Durant combined the Buick, Oldsmobile, and Oakland companies, and later
Cadillac, to form GM. The firm started by Louis Chevrolet was added in 1918.
General Motors weathered numerous financial crises in its early years, finally
gaining stability when the du Pont family bought much GM stock (since divested)
in 1920. The invention by Charles Franklin Kettering of the electric
self-starter in 1912 was a benchmark in U.S. automotive development, but others
quickly followed, including balloon tires in 1921. Among other U.S. automotive
pioneers were brothers John and Horace Dodge, machinists and bicycle builders
after whom the Dodge car is named, and Walter Percy Chrysler, a railroad worker
who later formed Chrysler Corporation. Ford, GM, and Chrysler, known as the Big
Three, eventually became the dominant automakers in America.
In 1914 Ford announced a generous,
unprecedented $5 per day wage for workers who were with the company more than
six months, doubling the previous wage. He wanted workers to be able to afford
the cars they made, but he also wanted to stabilize his workforce, which had
high turnover due to the repetition of assembly-line work. U.S. assembly line
production satisfied the huge American market for vehicles and allowed American
carmakers to dominate early auto manufacturing. By 1916 annual U.S. auto
production reached one million units, a level not reached by any other country
until England about 40 years later.

Raw records
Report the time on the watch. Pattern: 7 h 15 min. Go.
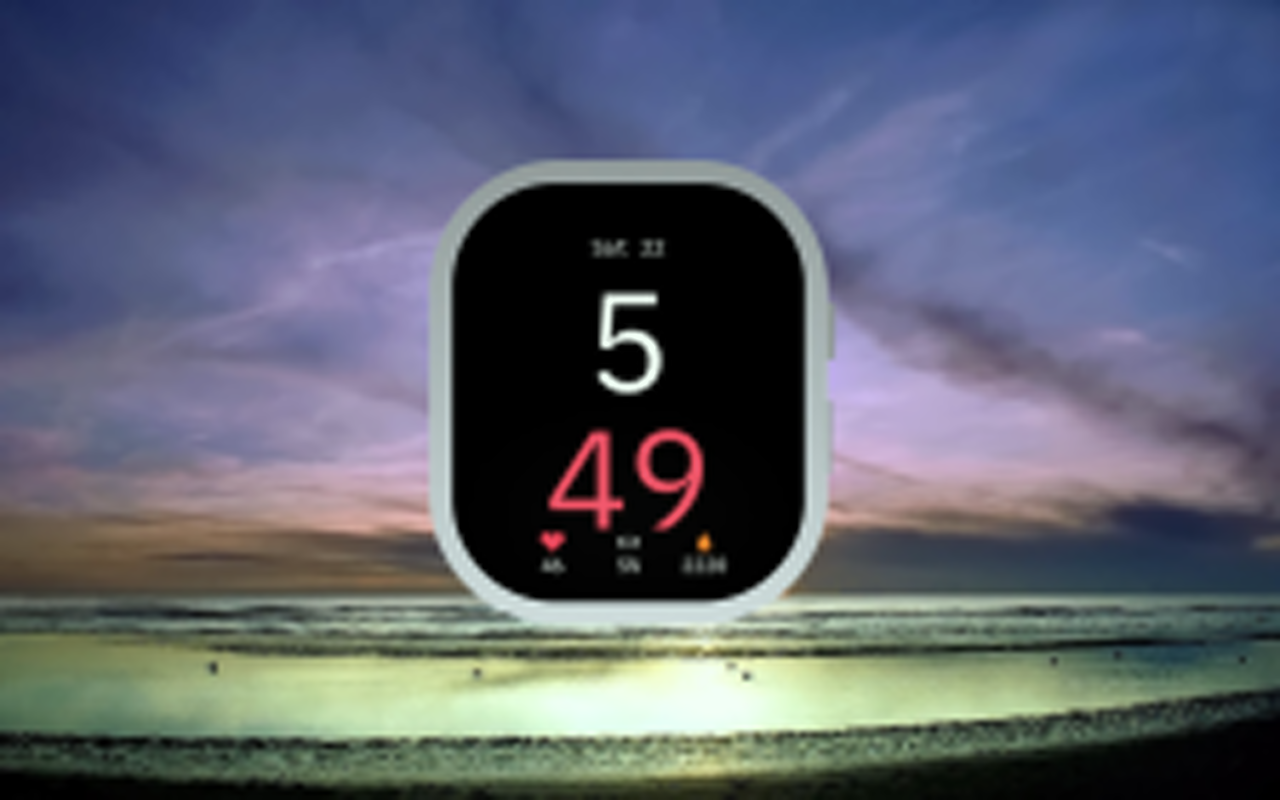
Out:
5 h 49 min
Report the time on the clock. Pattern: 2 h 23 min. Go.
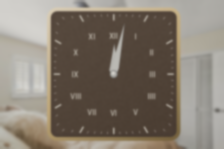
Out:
12 h 02 min
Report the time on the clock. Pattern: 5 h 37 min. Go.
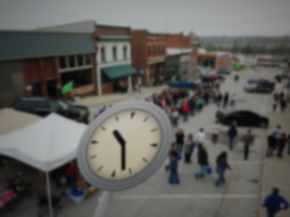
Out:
10 h 27 min
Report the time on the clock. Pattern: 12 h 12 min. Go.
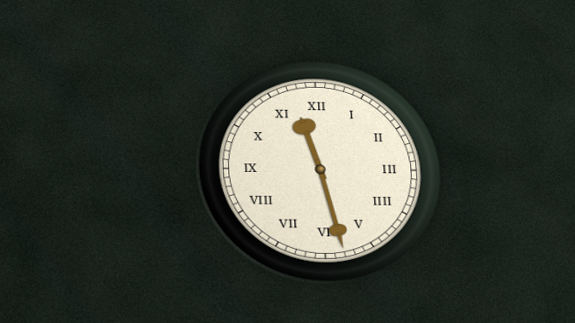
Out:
11 h 28 min
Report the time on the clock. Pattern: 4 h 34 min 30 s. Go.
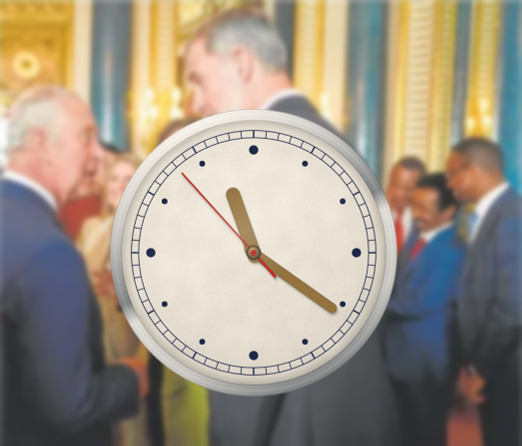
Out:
11 h 20 min 53 s
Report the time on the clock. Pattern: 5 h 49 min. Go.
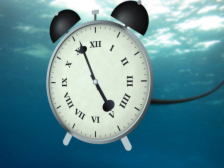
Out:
4 h 56 min
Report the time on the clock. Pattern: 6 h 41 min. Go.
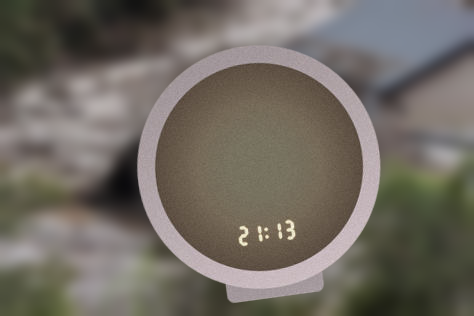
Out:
21 h 13 min
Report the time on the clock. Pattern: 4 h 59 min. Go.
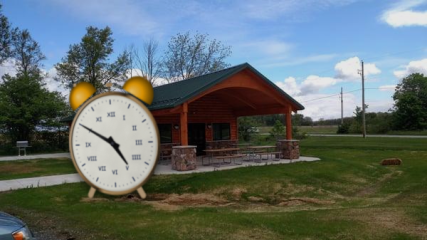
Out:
4 h 50 min
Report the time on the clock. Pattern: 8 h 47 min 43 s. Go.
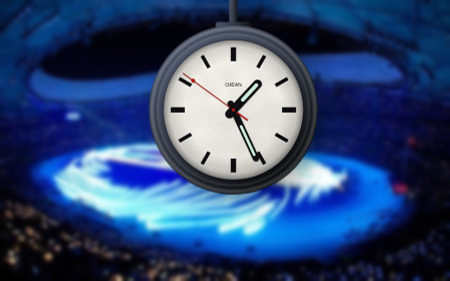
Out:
1 h 25 min 51 s
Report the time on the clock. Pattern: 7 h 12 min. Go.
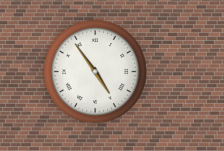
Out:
4 h 54 min
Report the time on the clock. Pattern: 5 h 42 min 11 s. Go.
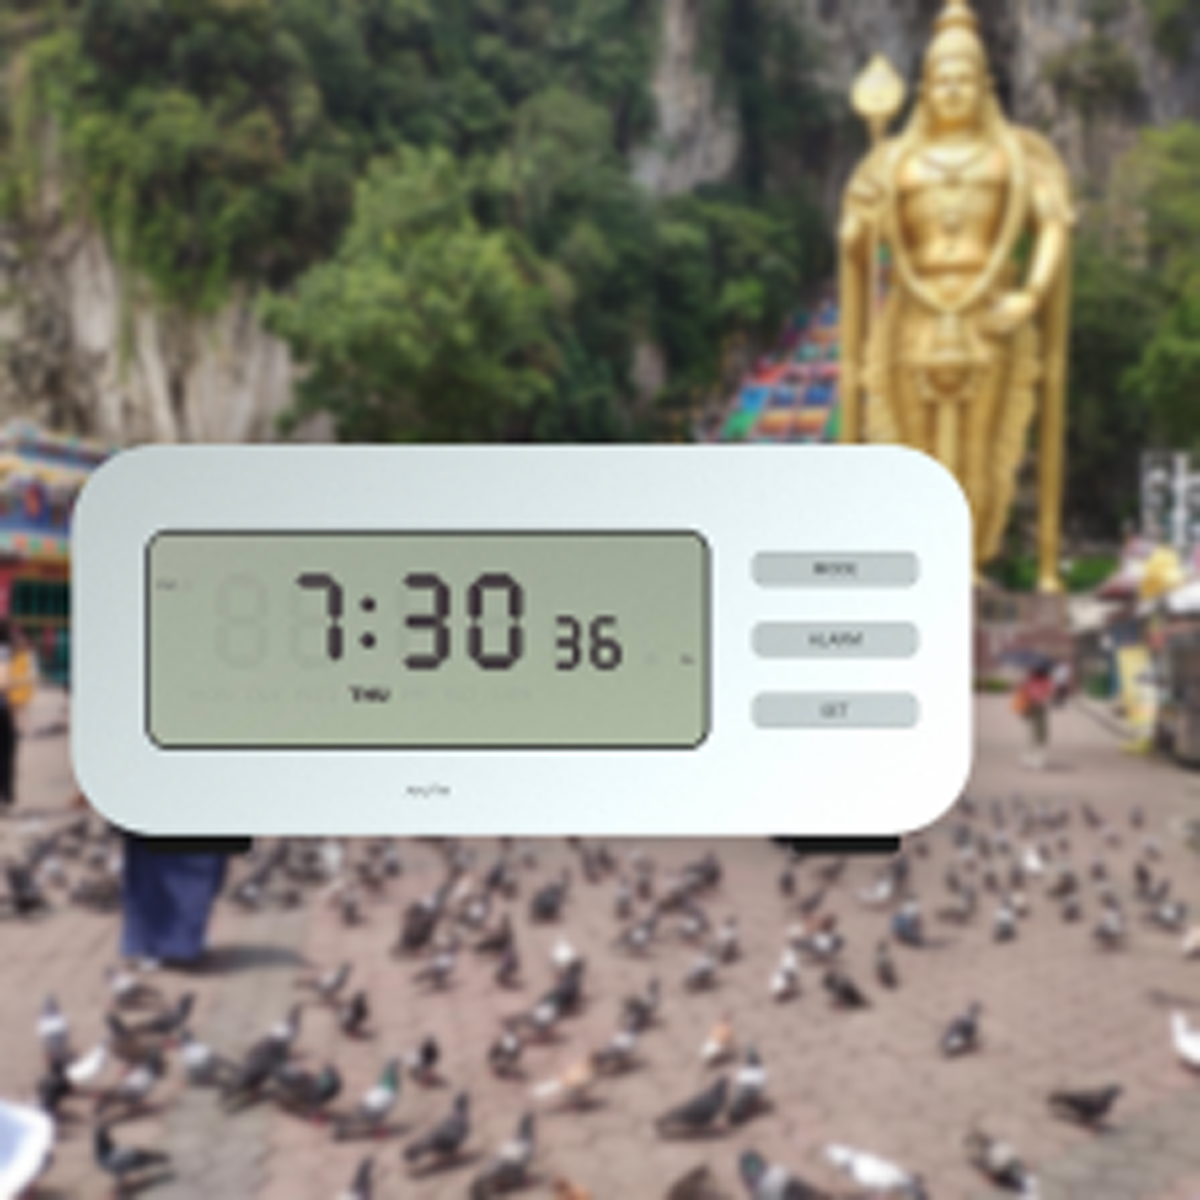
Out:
7 h 30 min 36 s
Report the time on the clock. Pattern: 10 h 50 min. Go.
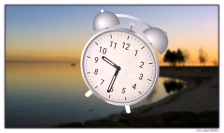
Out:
9 h 31 min
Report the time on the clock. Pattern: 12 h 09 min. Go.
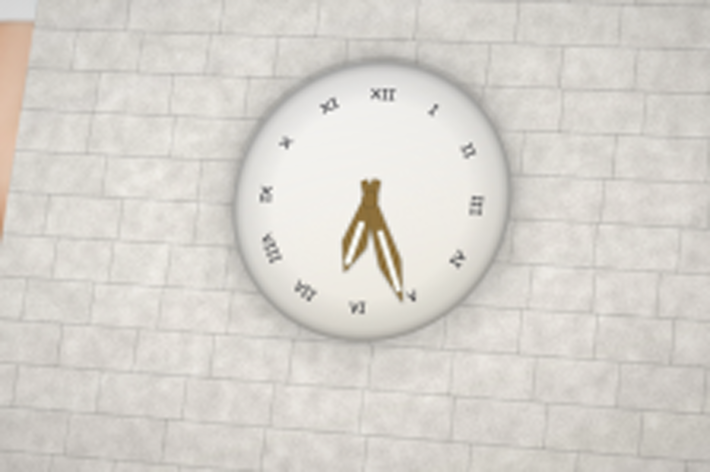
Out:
6 h 26 min
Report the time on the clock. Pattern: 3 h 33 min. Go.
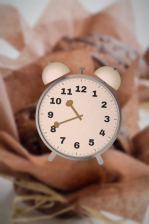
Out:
10 h 41 min
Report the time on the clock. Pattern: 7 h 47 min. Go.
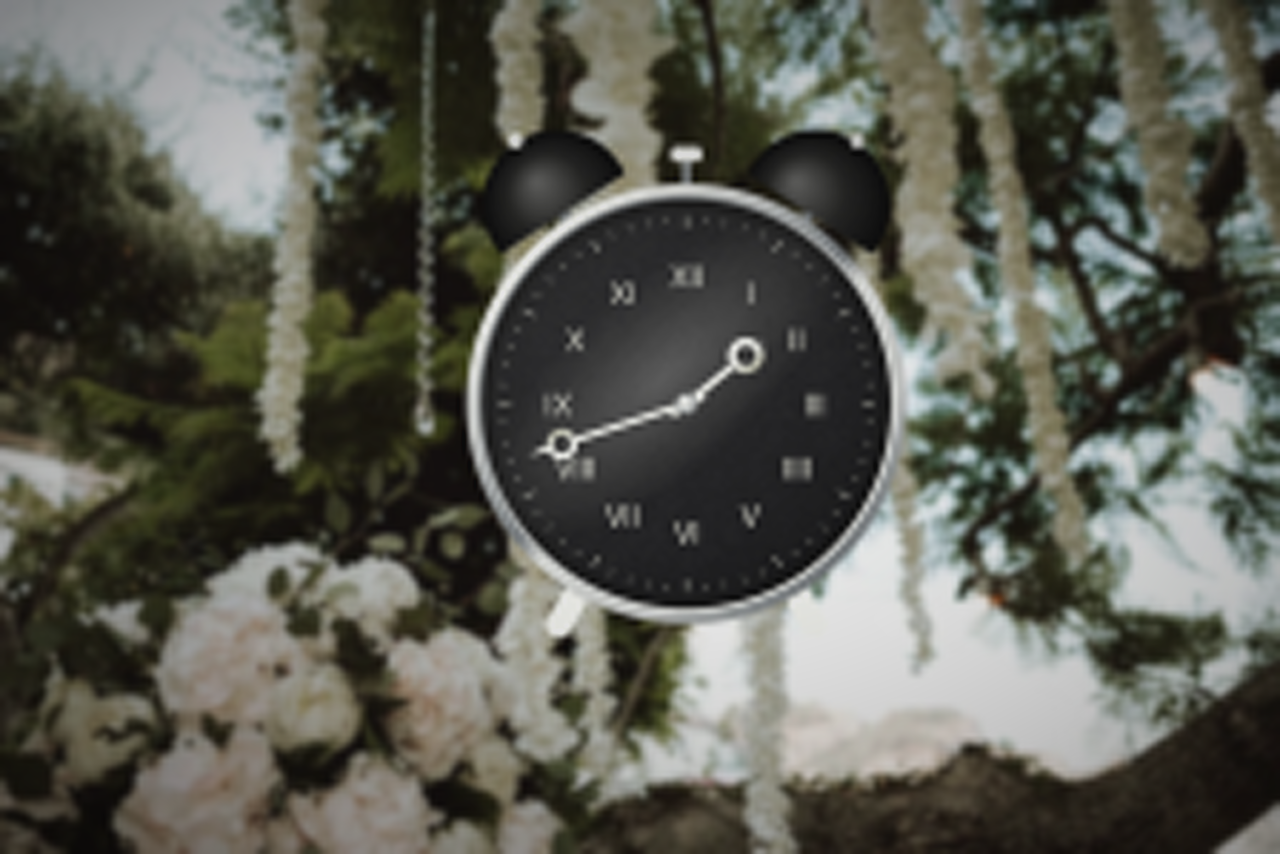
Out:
1 h 42 min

### OBJECTIVE A
Translate this sentence from the passage on early U.S. automakers into Spanish: "By 1916 annual U.S. auto production reached one million units, a level not reached by any other country until England about 40 years later."
### OBJECTIVE B
List every company that the passage on early U.S. automakers says became part of GM.
The entries play no part in this work.

### FULL OUTPUT A
Para 1916, la producción anual de automóviles en EE. UU. alcanzó un millón de unidades, un nivel que ningún otro país alcanzó hasta Inglaterra, unos 40 años después.

### FULL OUTPUT B
Buick
Oldsmobile
Oakland
Cadillac
The firm started by Louis Chevrolet